Project Encore: Choral Works Awaiting Second Performances
- March 16, 2010
- By Michael Kaulkin
- Choral Music, Past Work
- 0 comments
Last year the New York chorus Schola Cantorum on Hudson initiated their Project Encore initiative, an effort to promote second performances of choral works that have received premiere performances and nothing since. It is a great and much needed idea: a juried central repository complete with instrumentation, text, program notes and even audio excerpts that choral decision makers can resort to for new works to consider.
Project Encore addresses a very real problem that faces composers, even successful ones, of all genres of music: Performers and organizations can generate a lot of energy and marketing hay by commissioning new works, but there’s little to motivate them to see that these new works have a future. Conductors are hounded from every direction by publishers and composers (guilty!) looking for second performances, but they usually have an idea or a particular need to fill, so where do they go to sort through all that and find what will suit their immediate goals?

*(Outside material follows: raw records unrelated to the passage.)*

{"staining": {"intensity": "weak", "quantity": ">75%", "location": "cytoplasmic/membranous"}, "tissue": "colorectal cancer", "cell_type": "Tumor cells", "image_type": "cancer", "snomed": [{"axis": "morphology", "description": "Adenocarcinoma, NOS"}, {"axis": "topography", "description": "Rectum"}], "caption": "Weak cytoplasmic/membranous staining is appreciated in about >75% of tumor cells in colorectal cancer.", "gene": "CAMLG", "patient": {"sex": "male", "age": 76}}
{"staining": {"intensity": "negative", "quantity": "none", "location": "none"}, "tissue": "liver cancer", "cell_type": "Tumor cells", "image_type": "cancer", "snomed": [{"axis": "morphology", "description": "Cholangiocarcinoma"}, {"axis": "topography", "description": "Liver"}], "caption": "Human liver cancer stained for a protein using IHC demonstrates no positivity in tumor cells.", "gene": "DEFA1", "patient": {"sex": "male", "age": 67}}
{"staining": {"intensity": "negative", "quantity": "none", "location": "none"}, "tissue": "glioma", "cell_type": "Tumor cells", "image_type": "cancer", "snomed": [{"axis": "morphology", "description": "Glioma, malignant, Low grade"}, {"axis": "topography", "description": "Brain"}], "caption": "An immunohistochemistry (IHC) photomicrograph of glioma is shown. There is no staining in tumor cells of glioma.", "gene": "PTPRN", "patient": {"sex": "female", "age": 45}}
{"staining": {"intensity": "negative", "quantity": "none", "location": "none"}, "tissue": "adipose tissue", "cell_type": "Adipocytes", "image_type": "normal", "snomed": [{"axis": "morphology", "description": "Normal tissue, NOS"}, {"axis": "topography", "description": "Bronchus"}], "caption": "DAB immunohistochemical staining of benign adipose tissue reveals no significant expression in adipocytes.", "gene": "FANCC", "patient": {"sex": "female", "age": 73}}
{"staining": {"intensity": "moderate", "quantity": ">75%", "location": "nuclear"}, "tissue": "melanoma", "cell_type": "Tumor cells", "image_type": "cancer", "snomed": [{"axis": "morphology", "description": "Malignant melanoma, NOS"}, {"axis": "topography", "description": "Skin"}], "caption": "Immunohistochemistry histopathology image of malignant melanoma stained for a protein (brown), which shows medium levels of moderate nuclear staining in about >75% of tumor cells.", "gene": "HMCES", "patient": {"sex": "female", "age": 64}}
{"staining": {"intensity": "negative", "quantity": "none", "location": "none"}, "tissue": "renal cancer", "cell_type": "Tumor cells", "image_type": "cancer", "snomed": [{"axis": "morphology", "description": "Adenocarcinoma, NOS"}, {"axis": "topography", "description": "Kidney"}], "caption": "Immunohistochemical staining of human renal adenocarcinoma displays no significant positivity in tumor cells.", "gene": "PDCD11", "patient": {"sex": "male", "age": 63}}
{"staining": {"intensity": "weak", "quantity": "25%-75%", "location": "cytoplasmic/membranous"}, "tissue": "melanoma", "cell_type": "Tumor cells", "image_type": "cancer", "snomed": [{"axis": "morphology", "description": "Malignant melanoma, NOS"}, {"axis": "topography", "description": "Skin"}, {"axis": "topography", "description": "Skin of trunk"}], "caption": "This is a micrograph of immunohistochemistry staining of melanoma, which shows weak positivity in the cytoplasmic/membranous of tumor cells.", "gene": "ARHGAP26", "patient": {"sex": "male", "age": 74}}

There is an article on the Vocal Area Network, a web site serving the New York area choral community, that elaborates on this problem and describes more thoroughly how Project Encore aims to mitigate it. Read the article here.
Disclosure: I’m honored to say that my own Cycle of Friends (1996) for soprano, chorus and chamber orchestra was chosen to be among the works included in the Project Encore database. It was commissioned and premiered in 1996 and still awaits its future.